The recognition and disposal of misfolded CFTR are performed by a set of at least four checkpoints that are part of the ER quality control (ERQC) system:
- –
The first checkpoint involves interaction with molecular chaperones, especially those belonging to the Hsp70 family. F508del-CFTR association with Hsp70 is prolonged and most of the mutant protein is targeted to degradation at this early step which involves the replacement of pro-folding cochaperones such as Hdj-1/2 [77,78] by pro-degradation ones such as Bag-1 or CHIP. This set of machinery forms what has been described as a ‘chaperone trap’ [79,80].
- –
The second checkpoint depends on the interaction of CFTR glycoconjugates with calnexin and a significant proportion of wt-CFTR is also sent to degradation at this step [81,82].
- –
A third checkpoint involves recognition of ER retention motifs such as the arginine framed tripeptides (AFTs). When CFTR folding occurs without disturbance, these motifs are buried within the protein that is then allowed to leave the ER. When misfolding occurs, exposed AFTs are recognized and mediate retention to prevent CFTR exit from the ER. Previous studies have identified proteins involved in such recognition step [83,84].
- –
Finally, CFTR is packed into COPII vesicles, a process that is mediated by the recognition of a diacidic export code located in NBD1. Abrogation of this motif leads to partial or total retention in the ER, not due to misfolding but to the inability to be recognized by the coat proteins [83,85,86].
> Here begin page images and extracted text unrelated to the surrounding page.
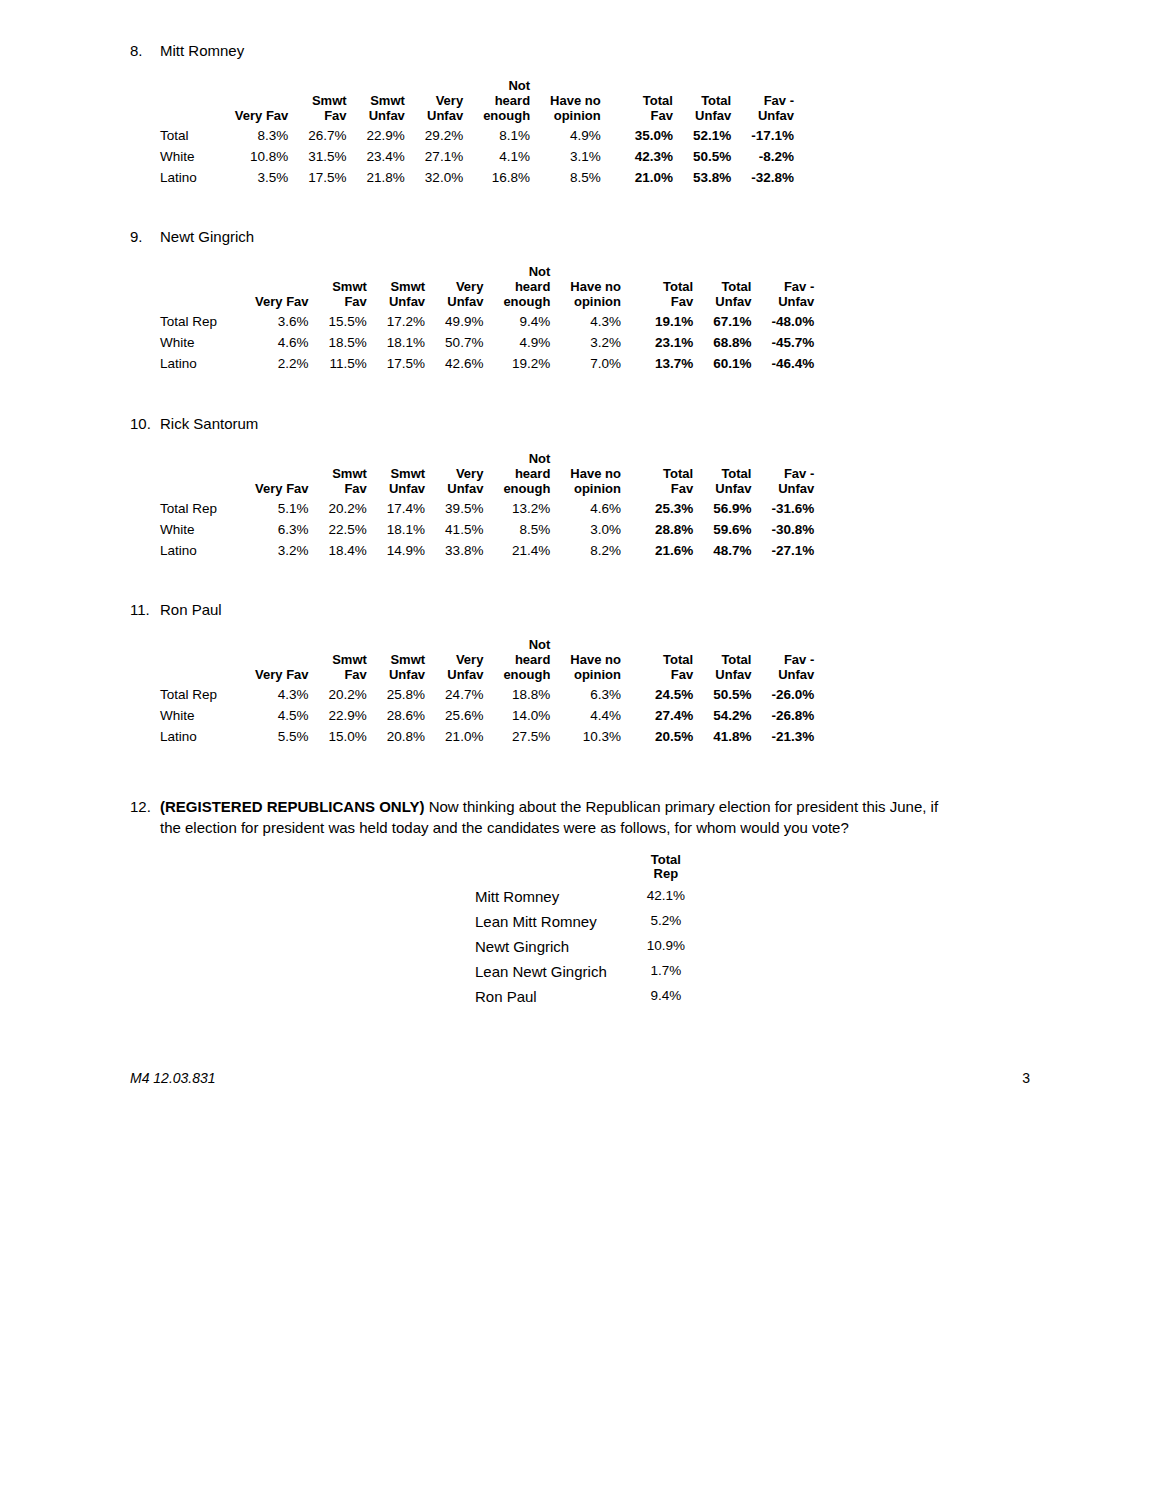8. Mitt Romney
| | Very Fav | Smwt Fav | Smwt Unfav | Very Unfav | Not heard enough | Have no opinion | | Total Fav | Total Unfav | Fav - Unfav |
| --- | --- | --- | --- | --- | --- | --- | --- | --- | --- | --- |
| Total | 8.3% | 26.7% | 22.9% | 29.2% | 8.1% | 4.9% | | 35.0% | 52.1% | -17.1% |
| White | 10.8% | 31.5% | 23.4% | 27.1% | 4.1% | 3.1% | | 42.3% | 50.5% | -8.2% |
| Latino | 3.5% | 17.5% | 21.8% | 32.0% | 16.8% | 8.5% | | 21.0% | 53.8% | -32.8% |
9. Newt Gingrich
| | Very Fav | Smwt Fav | Smwt Unfav | Very Unfav | Not heard enough | Have no opinion | | Total Fav | Total Unfav | Fav - Unfav |
| --- | --- | --- | --- | --- | --- | --- | --- | --- | --- | --- |
| Total Rep | 3.6% | 15.5% | 17.2% | 49.9% | 9.4% | 4.3% | | 19.1% | 67.1% | -48.0% |
| White | 4.6% | 18.5% | 18.1% | 50.7% | 4.9% | 3.2% | | 23.1% | 68.8% | -45.7% |
| Latino | 2.2% | 11.5% | 17.5% | 42.6% | 19.2% | 7.0% | | 13.7% | 60.1% | -46.4% |
10. Rick Santorum
| | Very Fav | Smwt Fav | Smwt Unfav | Very Unfav | Not heard enough | Have no opinion | | Total Fav | Total Unfav | Fav - Unfav |
| --- | --- | --- | --- | --- | --- | --- | --- | --- | --- | --- |
| Total Rep | 5.1% | 20.2% | 17.4% | 39.5% | 13.2% | 4.6% | | 25.3% | 56.9% | -31.6% |
| White | 6.3% | 22.5% | 18.1% | 41.5% | 8.5% | 3.0% | | 28.8% | 59.6% | -30.8% |
| Latino | 3.2% | 18.4% | 14.9% | 33.8% | 21.4% | 8.2% | | 21.6% | 48.7% | -27.1% |
11. Ron Paul
| | Very Fav | Smwt Fav | Smwt Unfav | Very Unfav | Not heard enough | Have no opinion | | Total Fav | Total Unfav | Fav - Unfav |
| --- | --- | --- | --- | --- | --- | --- | --- | --- | --- | --- |
| Total Rep | 4.3% | 20.2% | 25.8% | 24.7% | 18.8% | 6.3% | | 24.5% | 50.5% | -26.0% |
| White | 4.5% | 22.9% | 28.6% | 25.6% | 14.0% | 4.4% | | 27.4% | 54.2% | -26.8% |
| Latino | 5.5% | 15.0% | 20.8% | 21.0% | 27.5% | 10.3% | | 20.5% | 41.8% | -21.3% |
12.(REGISTERED REPUBLICANS ONLY) Now thinking about the Republican primary election for president this June, if the election for president was held today and the candidates were as follows, for whom would you vote?
| | Total Rep |
| --- | --- |
| Mitt Romney | 42.1% |
| Lean Mitt Romney | 5.2% |
| Newt Gingrich | 10.9% |
| Lean Newt Gingrich | 1.7% |
| Ron Paul | 9.4% |
M4 12.03.831 3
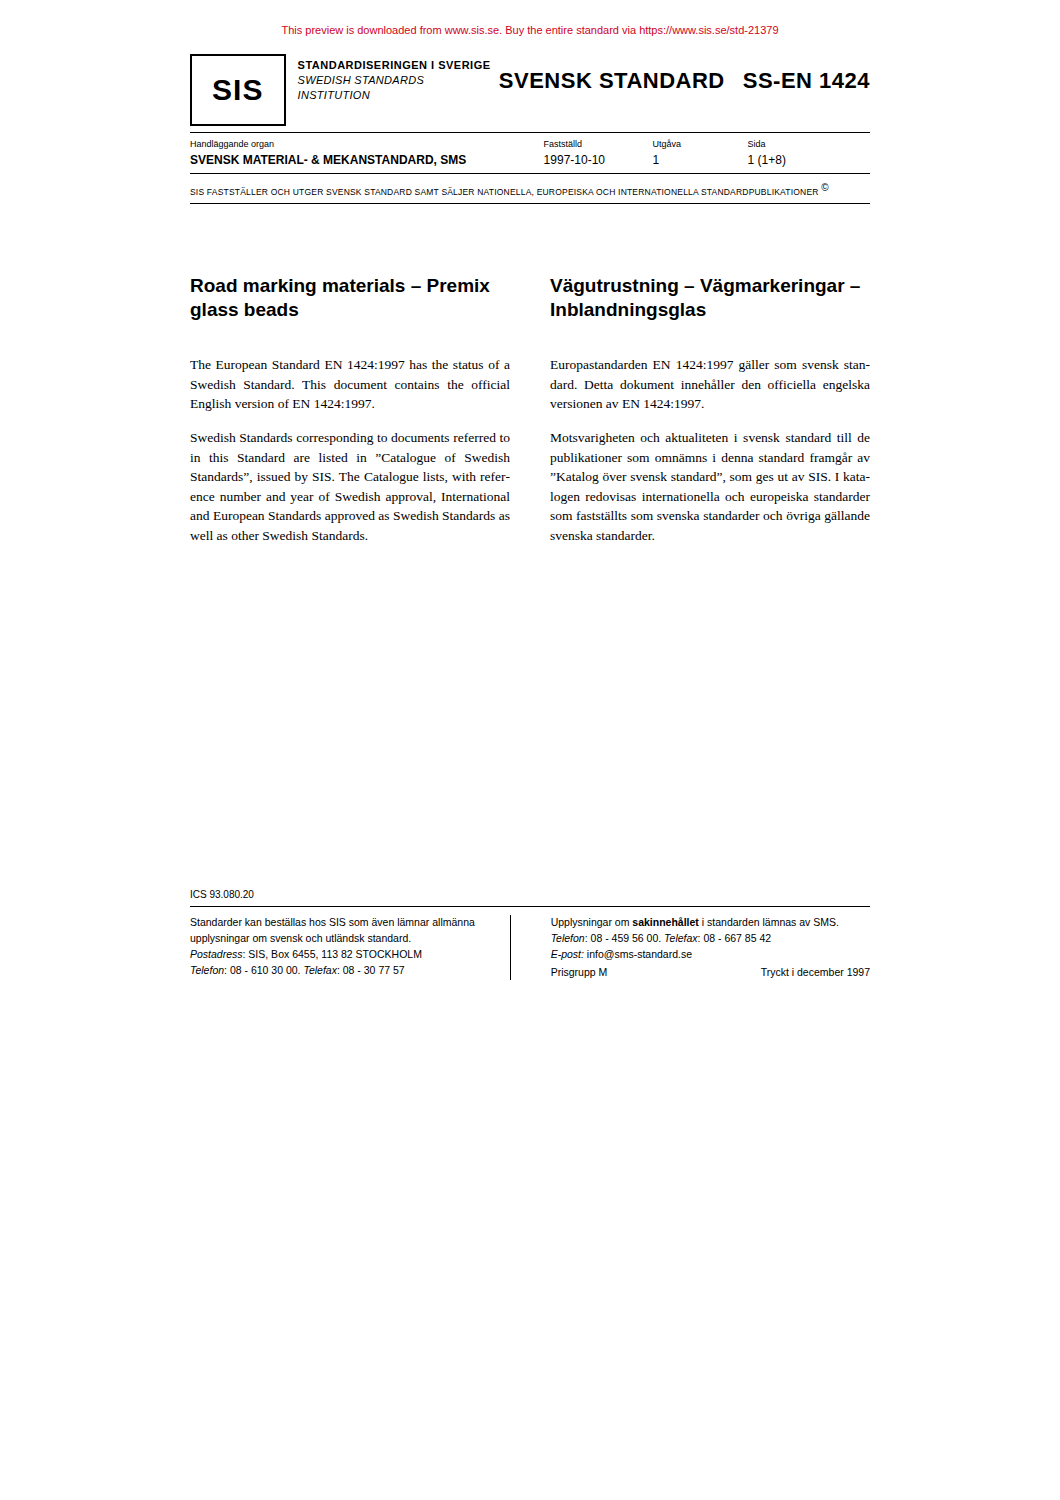This preview is downloaded from www.sis.se. Buy the entire standard via https://www.sis.se/std-21379
SIS
STANDARDISERINGEN I SVERIGE
SWEDISH STANDARDS INSTITUTION
SVENSK STANDARDSS-EN 1424
| Handläggande organ | Fastställd | Utgåva | Sida |
| SVENSK MATERIAL- & MEKANSTANDARD, SMS | 1997-10-10 | 1 | 1 (1+8) |
SIS FASTSTÄLLER OCH UTGER SVENSK STANDARD SAMT SÄLJER NATIONELLA, EUROPEISKA OCH INTERNATIONELLA STANDARDPUBLIKATIONER ©
Road marking materials – Premix glass beads
The European Standard EN 1424:1997 has the status of a Swedish Standard. This document contains the official English version of EN 1424:1997.
Swedish Standards corresponding to documents referred to in this Standard are listed in ”Catalogue of Swedish Standards”, issued by SIS. The Catalogue lists, with reference number and year of Swedish approval, International and European Standards approved as Swedish Standards as well as other Swedish Standards.
Vägutrustning – Vägmarkeringar – Inblandningsglas
Europastandarden EN 1424:1997 gäller som svensk standard. Detta dokument innehåller den officiella engelska versionen av EN 1424:1997.
Motsvarigheten och aktualiteten i svensk standard till de publikationer som omnämns i denna standard framgår av ”Katalog över svensk standard”, som ges ut av SIS. I katalogen redovisas internationella och europeiska standarder som fastställts som svenska standarder och övriga gällande svenska standarder.
ICS 93.080.20
Standarder kan beställas hos SIS som även lämnar allmänna upplysningar om svensk och utländsk standard.
Postadress: SIS, Box 6455, 113 82 STOCKHOLM
Telefon: 08 - 610 30 00. Telefax: 08 - 30 77 57
Upplysningar om sakinnehållet i standarden lämnas av SMS.
Telefon: 08 - 459 56 00. Telefax: 08 - 667 85 42
E-post: info@sms-standard.se
Prisgrupp M Tryckt i december 1997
Besides F508del, many mutations are thought to lead to CFTR misfolding, although the position of the mutations may cause differences in the intramolecular interactions that are disrupted and thus on the interacting proteins that are mediators in the specific retention processes, contributing to the notion that not all trafficking mutations are ‘created equal’ [87].
The first attempts of using low molecular weight compounds to repair CFTR were targeted at folding/trafficking mutations and aimed at correcting the folding process either acting directly at CFTR – pharmacological chaperones – or modulating the cellular milieu – either chemical chaperones or, more recently, proteostasis modulators. Correctors were identified and optimized from such initial attempts.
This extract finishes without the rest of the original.